The challenges facing small to medium-sized businesses continue to grow. Two issues remain a constant focus for employers–controlling benefit costs and attracting and retaining high-quality employees.
While these two challenges continue to rise to the top, employers face another problem: Many employees have a lot more on their mind than work.
Employees have more than work on their mind because they face a mounting list of concerns: saving enough money to retire, balancing work and life, and being asked to share more in the decision-making and cost of their benefits. While employers would like to think employees deal with these concerns outside the job, in reality, it just doesn’t happen that way. Employees use valuable work hours on these issues, often causing a drain on productivity.
Not surprisingly, as employers place more of the benefit selection decision in employees’ hands–whether through consumer-driven products such as health savings accounts or voluntary products–employees become overwhelmed with too much information.
Retirement planning is another good example. Employees are faced with numerous decisions about their retirement plan, from how much to defer to where to invest funds. Now, as many employers restructure their pension plans, employees once again will need to rethink their retirement savings plans.
What are employers to do? For one thing, they need to take this opportunity to give employees what they want and need–enlightening information about their benefits in an easy-to-understand format as well as access to financial professionals to assist them at the worksite. Doing this will help make employees better consumers and better prepared to make decisions about their financial well-being. Ultimately, this helps employees better focus on their work responsibilities.
It sounds simple, but it can be tricky. If you consider all the information employees need to understand their benefits, you see the dilemma. Even those of us who work in the benefits industry can find benefit selection time stressful. It’s not easy digging through piles of information to make sure you’re making the best decisions to protect yourself and your family or save for the future. Yet we continue to overload employees with a mass of benefit information.
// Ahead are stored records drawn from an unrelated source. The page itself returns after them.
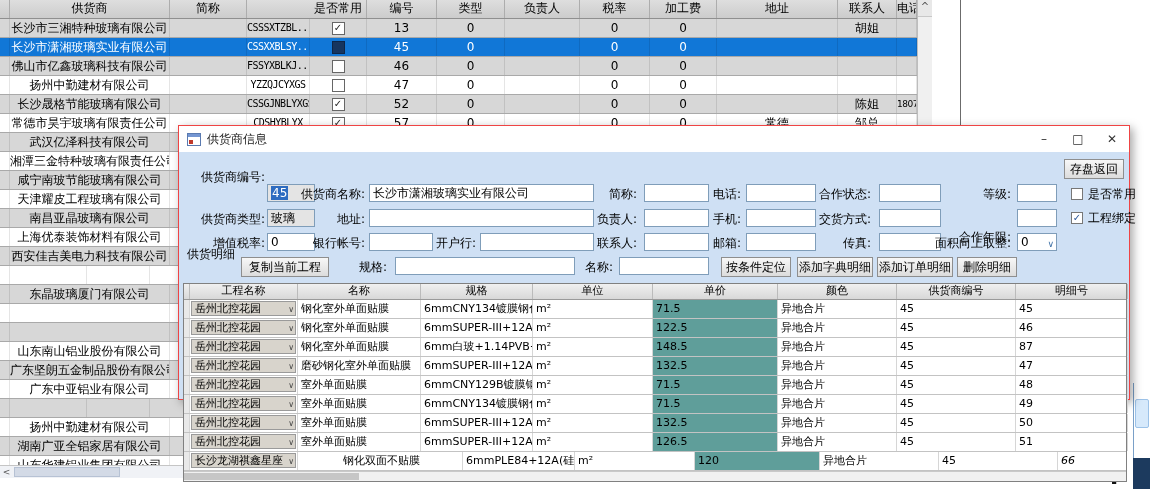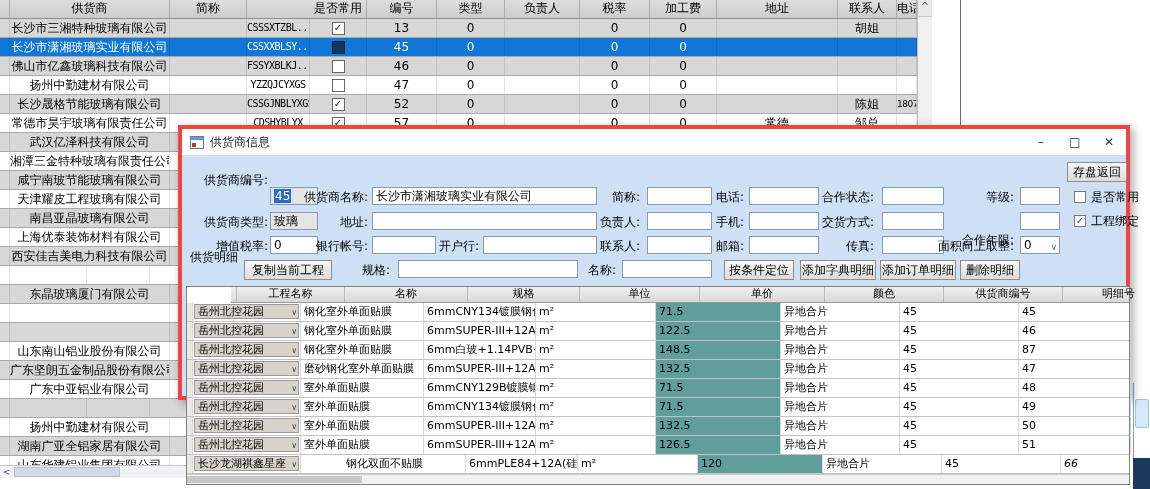--- a/index.html
+++ b/index.html
@@ -44,7 +44,7 @@
 
   
   .dlg{position:absolute;left:178px;top:125px;width:952px;height:275px;background:#fde047;
-       border:4px solid #ef4444;box-shadow:3px 3px 9px rgba(0,0,0,.35);box-sizing:border-box;}
+       border:1px solid #ef4444;box-shadow:3px 3px 9px rgba(0,0,0,.35);box-sizing:border-box;}
   .dlg-tb{position:absolute;left:0;top:0;width:100%;height:26px;background:#ffffff;display:flex;align-items:center;box-sizing:border-box;}
   .dlg-ico{width:14px;height:13px;margin:0 6px 0 8px;position:relative;background:#fff;border:1px solid #5a7ab0;box-sizing:border-box;flex:none;}
   .dlg-ico:before{content:"";position:absolute;left:0;top:0;right:0;height:3px;background:#7496d2;}

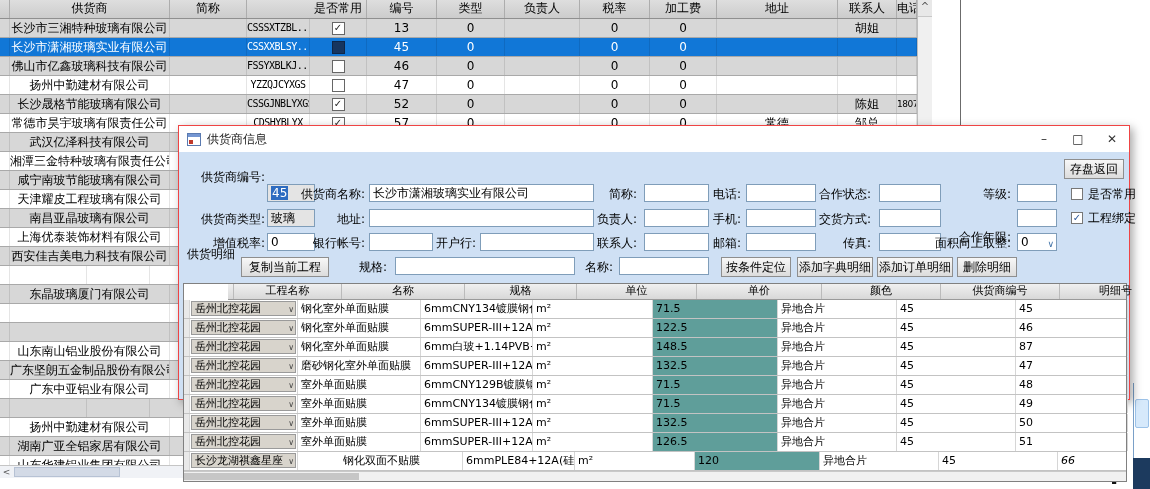--- a/index.html
+++ b/index.html
@@ -69,7 +69,7 @@
 
   
   .dt{position:absolute;left:4px;top:131px;width:944px;background:#fff;border:1px solid #808080;box-sizing:border-box;}
-  .dt-head{display:flex;height:15px;background:linear-gradient(#f0f0f0,#d8d8d8);border-bottom:1px solid #9a9a9a;margin-left:44px;}
+  .dt-head{display:flex;height:15px;background:linear-gradient(#f0f0f0,#d8d8d8);border-bottom:1px solid #9a9a9a;}
   .dt-hcell{font-size:11px;text-align:center;line-height:14px;border-right:1px solid #bbb;
             box-sizing:border-box;overflow:hidden;white-space:nowrap;flex:none;}
   .dt-row{display:flex;height:19px;border-bottom:1px solid #c3c3c3;box-sizing:border-box;background:#fff;}

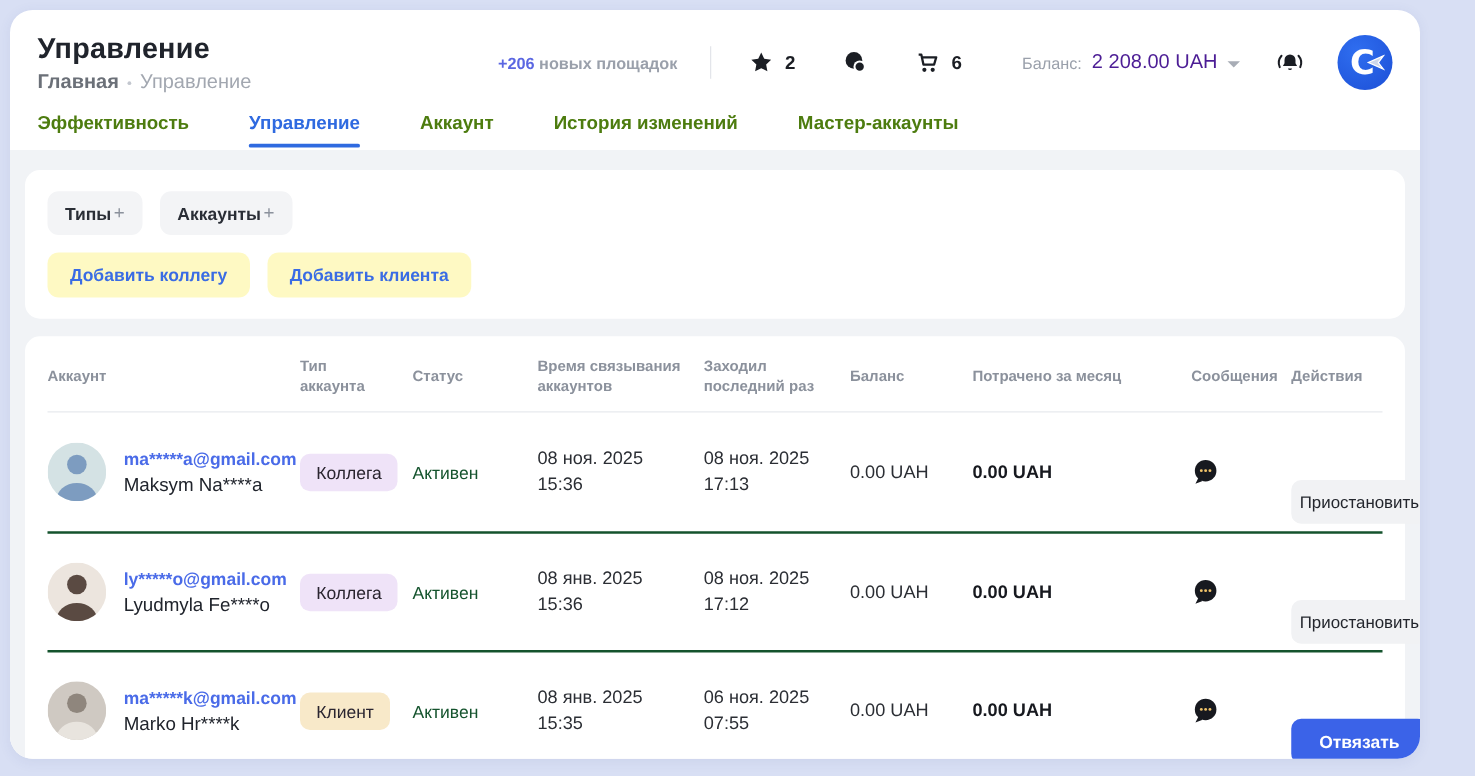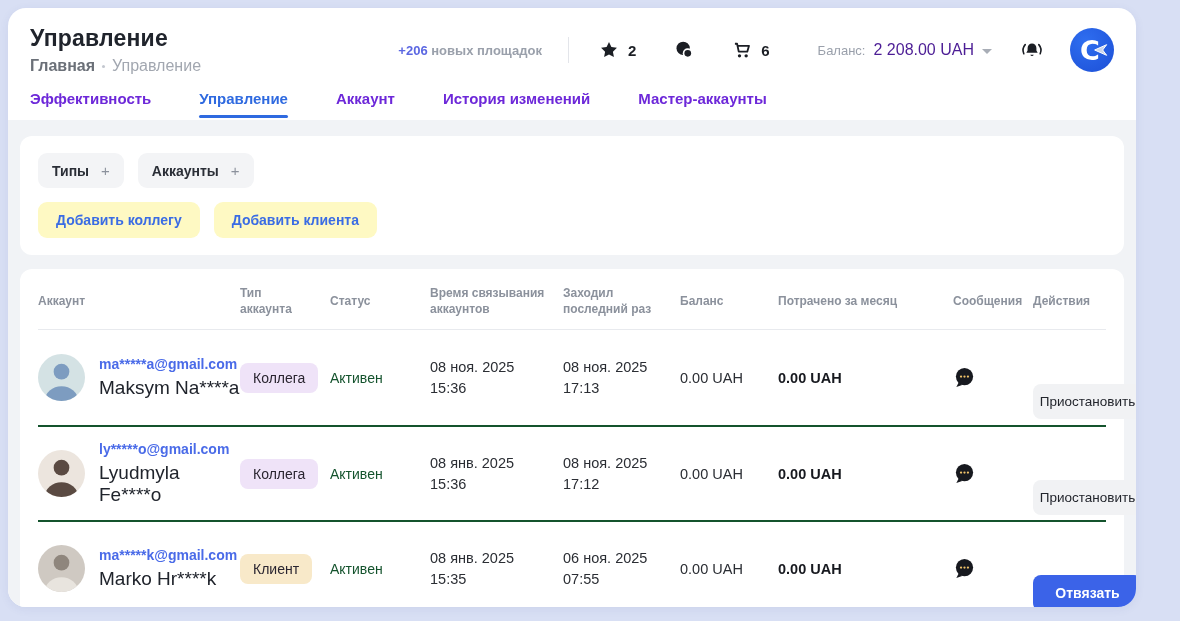--- a/index.html
+++ b/index.html
@@ -58,7 +58,7 @@
 
   
   .tabs { display:flex; gap:48px; padding:12px 22px 0 22px; height:42px; }
-  .tab { font-size:15px; font-weight:700; color:#6d28d9; cursor:pointer; padding-bottom:10px; position:relative; white-space:nowrap; }
+  .tab { font-size:15px; font-weight:700; color:#4d7c0f; cursor:pointer; padding-bottom:10px; position:relative; white-space:nowrap; }
   .tab.active { color:#2f6ae0; }
   .tab.active::after { content:""; position:absolute; left:0; right:0; bottom:2px; height:3px; border-radius:2px; background:#2f6ae0; }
Perhaps we need to consider a different approach. Instead of throwing everything at employees at benefit selection time, a better alternative would be to educate employees throughout the year with smaller amounts of information. This would result in employees getting key information needed to make a buying decision only during the benefit selection period. Employers can use the rest of the year to prepare employees for making the necessary decisions and to reinforce the good decisions employees have made.
Opportunities abound to educate employees on the features and benefits of the products they’ve selected, whether it is an employee assistance program, beneficiary support programs or any number of value-added benefits.
Employees educated about the need for financial protection can be sold voluntary products to fill gaps in that protection. Employers don’t need to provide all the needed products in their benefit program, because employees also have access to products outside the program, such as mutual funds and individual disability insurance. Financial advisors can help employees develop a better understanding and appreciation for their employer’s benefits package while also giving them a comprehensive financial plan to meet their needs.
Consumer-driven products and voluntary benefits will continue to become more prominent components of the employee benefit package. As they do, it becomes increasingly important that employees become more involved in benefit decisions and that employers educate employees on the benefit package they provide. We in the insurance and benefits industry need to make sure we are doing everything we can to help employers face today’s many challenges. A big part of that is presenting creative opportunities that assure their employees understand their benefits.